In May 2018, the local authority insisted the girl be placed in her father’s care, overlooking that she had been in his care during a period when her injuries could have been caused.

Lawyers for the local authority advised that the threshold for court proceedings had been crossed, but it was not until August that care proceedings were issued.

Between September and December eight hearings took place, seven of which were conducted by the allocated judge, His Honour Judge Wicks. At the five transcribed hearings, the local authority and guardian were each represented by three different counsel one of who advanced 'obviously fallacious arguments'. 

Peter Jackson LJ said the allocated judge held a binary view that the threshold for care proceedings was not met just because the child was supposedly in a safe placement. The judge conflated arguments about the strength of the evidence, the requirements for considering a pool of perpetrators and the issue of delay, and reached a conclusion that was wrong, it was ruled.

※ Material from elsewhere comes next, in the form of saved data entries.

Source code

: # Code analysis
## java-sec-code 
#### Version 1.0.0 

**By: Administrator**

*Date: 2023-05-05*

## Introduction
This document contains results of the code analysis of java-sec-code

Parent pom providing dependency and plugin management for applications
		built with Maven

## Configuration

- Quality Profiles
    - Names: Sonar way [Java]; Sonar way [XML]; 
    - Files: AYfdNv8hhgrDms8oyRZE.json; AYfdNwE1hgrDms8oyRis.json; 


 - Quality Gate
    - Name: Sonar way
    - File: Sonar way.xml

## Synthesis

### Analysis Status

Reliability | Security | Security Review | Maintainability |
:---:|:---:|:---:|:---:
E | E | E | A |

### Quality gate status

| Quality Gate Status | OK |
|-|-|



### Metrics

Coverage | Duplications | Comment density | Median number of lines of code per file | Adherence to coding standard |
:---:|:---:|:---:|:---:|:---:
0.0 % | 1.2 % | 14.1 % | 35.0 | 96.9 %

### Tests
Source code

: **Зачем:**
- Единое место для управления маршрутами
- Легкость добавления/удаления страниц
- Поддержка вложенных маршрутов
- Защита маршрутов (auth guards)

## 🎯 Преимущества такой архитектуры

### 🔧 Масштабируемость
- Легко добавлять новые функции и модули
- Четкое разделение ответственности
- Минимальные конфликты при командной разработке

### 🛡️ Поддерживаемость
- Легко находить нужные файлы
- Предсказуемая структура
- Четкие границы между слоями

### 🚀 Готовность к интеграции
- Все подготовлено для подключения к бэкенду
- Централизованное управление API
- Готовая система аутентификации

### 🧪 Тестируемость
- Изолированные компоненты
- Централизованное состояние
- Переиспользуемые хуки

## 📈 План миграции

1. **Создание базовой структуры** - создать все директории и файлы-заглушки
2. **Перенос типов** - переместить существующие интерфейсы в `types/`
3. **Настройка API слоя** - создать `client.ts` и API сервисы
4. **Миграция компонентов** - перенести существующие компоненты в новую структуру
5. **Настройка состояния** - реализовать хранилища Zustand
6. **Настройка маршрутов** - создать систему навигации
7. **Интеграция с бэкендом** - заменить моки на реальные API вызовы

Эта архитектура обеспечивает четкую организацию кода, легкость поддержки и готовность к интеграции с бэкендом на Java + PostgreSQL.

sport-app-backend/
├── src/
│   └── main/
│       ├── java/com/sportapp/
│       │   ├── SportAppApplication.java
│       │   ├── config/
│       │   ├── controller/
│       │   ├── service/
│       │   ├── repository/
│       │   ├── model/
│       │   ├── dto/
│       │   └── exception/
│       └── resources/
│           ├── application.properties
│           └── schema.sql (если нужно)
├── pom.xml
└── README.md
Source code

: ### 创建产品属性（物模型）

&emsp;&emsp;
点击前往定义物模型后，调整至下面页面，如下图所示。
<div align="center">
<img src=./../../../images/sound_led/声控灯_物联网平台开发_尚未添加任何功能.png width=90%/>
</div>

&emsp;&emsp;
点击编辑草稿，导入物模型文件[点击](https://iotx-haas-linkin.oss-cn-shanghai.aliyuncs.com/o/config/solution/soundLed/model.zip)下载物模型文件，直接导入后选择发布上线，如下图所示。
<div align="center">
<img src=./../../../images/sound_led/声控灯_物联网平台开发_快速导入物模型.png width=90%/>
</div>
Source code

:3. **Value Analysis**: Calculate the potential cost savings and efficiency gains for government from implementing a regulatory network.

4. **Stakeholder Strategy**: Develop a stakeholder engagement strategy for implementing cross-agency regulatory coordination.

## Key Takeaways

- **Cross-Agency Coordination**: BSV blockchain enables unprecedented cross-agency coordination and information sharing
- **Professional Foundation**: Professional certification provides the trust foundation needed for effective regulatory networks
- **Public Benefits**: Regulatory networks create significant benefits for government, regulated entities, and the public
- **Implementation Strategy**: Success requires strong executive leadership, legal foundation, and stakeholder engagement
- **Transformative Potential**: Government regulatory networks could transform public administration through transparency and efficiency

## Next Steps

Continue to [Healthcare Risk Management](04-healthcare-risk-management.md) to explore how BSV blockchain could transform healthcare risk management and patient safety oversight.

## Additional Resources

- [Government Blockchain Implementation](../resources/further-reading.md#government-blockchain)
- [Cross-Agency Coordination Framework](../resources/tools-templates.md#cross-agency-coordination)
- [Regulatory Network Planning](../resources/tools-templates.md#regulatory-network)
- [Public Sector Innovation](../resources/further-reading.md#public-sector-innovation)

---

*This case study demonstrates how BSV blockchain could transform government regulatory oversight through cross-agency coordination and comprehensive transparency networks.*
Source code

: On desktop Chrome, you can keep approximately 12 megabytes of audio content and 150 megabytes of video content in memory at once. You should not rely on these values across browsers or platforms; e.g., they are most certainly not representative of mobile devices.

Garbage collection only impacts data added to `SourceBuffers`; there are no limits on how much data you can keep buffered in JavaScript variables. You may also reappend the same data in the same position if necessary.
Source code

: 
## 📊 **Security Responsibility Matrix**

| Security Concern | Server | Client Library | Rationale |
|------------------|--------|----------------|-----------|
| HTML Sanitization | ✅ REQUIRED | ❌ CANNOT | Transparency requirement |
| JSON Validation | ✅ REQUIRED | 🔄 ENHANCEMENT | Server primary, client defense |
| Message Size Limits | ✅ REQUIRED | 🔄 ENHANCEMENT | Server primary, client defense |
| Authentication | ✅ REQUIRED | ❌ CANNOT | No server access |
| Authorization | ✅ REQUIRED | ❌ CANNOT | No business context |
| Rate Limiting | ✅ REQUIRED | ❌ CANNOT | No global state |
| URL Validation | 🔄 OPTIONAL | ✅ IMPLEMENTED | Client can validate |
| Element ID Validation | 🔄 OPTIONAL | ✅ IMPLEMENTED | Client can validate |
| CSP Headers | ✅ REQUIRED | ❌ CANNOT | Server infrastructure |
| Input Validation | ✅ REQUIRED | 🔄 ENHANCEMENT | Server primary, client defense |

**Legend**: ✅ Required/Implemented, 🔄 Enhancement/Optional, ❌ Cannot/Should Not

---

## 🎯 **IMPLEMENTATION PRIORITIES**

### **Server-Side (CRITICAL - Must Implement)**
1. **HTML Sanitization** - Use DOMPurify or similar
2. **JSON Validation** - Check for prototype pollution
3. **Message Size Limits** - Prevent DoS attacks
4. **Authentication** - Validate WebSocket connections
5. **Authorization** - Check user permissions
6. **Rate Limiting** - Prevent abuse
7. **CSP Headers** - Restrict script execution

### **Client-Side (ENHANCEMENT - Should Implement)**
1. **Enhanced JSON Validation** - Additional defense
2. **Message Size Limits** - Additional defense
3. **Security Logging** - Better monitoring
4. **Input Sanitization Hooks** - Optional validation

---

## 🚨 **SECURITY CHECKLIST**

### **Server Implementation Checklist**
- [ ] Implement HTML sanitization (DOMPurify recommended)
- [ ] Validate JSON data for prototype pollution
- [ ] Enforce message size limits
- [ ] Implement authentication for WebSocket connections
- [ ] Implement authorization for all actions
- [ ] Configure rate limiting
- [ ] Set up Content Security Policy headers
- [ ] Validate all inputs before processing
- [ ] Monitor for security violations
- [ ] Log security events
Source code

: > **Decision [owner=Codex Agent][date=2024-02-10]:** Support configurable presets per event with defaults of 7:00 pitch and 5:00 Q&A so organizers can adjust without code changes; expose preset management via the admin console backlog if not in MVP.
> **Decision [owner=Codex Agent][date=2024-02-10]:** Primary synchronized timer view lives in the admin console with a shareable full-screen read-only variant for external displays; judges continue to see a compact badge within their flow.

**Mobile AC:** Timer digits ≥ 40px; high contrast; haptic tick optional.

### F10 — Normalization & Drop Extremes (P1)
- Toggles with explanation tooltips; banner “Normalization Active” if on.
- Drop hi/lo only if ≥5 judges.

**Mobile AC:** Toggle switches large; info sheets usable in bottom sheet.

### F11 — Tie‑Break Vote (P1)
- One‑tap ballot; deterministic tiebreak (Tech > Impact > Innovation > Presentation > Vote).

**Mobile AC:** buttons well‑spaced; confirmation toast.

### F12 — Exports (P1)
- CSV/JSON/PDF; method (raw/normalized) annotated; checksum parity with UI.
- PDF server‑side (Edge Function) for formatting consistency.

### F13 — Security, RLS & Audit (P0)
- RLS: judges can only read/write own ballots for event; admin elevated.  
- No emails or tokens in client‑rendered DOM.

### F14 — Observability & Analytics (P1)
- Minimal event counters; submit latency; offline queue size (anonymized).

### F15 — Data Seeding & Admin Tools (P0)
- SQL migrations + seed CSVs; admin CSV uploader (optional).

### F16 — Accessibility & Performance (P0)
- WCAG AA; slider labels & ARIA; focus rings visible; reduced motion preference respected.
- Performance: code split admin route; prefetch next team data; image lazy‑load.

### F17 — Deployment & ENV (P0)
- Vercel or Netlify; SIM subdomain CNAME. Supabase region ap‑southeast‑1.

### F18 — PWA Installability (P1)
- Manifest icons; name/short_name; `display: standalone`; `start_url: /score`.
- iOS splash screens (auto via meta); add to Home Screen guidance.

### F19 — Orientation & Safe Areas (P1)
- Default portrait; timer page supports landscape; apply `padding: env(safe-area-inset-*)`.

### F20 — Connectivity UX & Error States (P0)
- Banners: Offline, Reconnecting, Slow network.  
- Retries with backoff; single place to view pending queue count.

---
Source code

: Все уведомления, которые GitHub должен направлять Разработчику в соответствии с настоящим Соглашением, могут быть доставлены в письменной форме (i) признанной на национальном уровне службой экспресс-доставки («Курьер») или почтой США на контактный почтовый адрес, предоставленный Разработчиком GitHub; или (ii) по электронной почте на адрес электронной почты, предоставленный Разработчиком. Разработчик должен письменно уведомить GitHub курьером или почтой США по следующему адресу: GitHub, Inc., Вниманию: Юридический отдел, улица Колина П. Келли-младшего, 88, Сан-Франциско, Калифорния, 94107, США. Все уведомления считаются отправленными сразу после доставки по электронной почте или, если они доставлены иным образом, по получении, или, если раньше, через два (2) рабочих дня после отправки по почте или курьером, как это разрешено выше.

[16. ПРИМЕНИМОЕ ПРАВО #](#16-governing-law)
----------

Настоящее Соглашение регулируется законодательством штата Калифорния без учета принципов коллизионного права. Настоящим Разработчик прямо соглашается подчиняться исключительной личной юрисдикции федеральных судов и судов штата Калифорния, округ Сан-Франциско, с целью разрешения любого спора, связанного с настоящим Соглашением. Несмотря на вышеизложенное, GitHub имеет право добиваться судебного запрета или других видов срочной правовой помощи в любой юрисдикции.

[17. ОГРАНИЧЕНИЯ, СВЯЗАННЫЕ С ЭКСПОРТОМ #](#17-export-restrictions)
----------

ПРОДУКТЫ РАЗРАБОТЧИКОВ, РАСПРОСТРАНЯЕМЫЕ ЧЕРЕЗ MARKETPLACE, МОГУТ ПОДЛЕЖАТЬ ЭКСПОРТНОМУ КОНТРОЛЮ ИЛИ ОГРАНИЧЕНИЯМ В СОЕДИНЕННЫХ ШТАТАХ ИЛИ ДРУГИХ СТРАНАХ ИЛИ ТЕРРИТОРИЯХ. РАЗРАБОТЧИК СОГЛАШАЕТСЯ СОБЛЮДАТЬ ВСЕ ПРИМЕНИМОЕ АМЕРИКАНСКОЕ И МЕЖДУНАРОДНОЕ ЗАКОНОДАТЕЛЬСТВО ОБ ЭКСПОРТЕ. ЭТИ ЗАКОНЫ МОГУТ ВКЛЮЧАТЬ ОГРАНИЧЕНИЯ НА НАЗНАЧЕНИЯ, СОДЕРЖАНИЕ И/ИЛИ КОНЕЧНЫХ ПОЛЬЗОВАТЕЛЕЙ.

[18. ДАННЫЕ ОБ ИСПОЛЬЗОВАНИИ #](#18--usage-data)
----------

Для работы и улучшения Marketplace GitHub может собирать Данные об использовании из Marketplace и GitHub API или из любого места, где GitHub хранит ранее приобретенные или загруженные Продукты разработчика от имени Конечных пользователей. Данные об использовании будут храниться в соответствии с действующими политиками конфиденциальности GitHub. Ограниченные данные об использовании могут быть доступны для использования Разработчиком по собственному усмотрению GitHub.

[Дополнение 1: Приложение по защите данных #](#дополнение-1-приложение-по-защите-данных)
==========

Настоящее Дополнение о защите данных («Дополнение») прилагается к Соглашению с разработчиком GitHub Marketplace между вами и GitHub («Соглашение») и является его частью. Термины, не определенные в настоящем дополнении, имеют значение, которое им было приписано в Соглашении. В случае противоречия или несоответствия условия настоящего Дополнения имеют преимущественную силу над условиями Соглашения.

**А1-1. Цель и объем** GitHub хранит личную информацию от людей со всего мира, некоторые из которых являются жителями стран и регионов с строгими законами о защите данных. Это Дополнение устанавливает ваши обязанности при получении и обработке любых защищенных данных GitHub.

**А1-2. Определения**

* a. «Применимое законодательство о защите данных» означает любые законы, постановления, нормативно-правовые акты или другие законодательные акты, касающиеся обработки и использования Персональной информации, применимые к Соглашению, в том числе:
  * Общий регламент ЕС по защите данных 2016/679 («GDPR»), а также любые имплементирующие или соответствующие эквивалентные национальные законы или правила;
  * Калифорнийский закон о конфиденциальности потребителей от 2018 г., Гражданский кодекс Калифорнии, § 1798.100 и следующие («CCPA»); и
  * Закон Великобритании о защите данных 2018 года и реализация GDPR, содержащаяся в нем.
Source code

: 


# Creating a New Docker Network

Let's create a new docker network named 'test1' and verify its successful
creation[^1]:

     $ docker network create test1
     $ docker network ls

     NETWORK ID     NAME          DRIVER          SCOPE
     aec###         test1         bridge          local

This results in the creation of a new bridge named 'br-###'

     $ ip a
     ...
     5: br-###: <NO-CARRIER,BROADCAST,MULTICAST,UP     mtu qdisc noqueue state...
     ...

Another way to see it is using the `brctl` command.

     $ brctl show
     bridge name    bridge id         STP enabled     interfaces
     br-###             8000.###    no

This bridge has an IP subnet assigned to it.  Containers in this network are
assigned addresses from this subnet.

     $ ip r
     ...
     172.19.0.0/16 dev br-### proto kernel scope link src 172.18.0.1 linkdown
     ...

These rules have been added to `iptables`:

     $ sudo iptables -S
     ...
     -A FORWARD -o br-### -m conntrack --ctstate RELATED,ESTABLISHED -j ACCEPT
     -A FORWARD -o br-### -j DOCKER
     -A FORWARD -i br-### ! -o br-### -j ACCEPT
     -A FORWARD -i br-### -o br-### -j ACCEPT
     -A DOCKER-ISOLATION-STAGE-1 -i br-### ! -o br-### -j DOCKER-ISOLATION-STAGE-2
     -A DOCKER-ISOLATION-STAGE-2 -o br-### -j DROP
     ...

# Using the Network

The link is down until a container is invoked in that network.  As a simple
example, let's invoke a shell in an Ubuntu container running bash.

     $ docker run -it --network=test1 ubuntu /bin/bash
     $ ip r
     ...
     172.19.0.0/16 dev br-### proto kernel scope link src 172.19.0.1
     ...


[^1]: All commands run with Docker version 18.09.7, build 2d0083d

Peter Jackson LJ added: ‘[The judge] should particularly have cautioned himself against terminating the proceedings when that course did not have the support of the guardian, nor any written analysis from her. He should ultimately have seen the absurd impracticality of this unprecedented outcome, and the inappropriateness of private law proceedings as a surrogate forum for child protection.

‘The injuries to this child cried out for investigation and the law, far from preventing it, positively demanded it.’

An interim supervision order will be made, to continue until the conclusion of proceedings.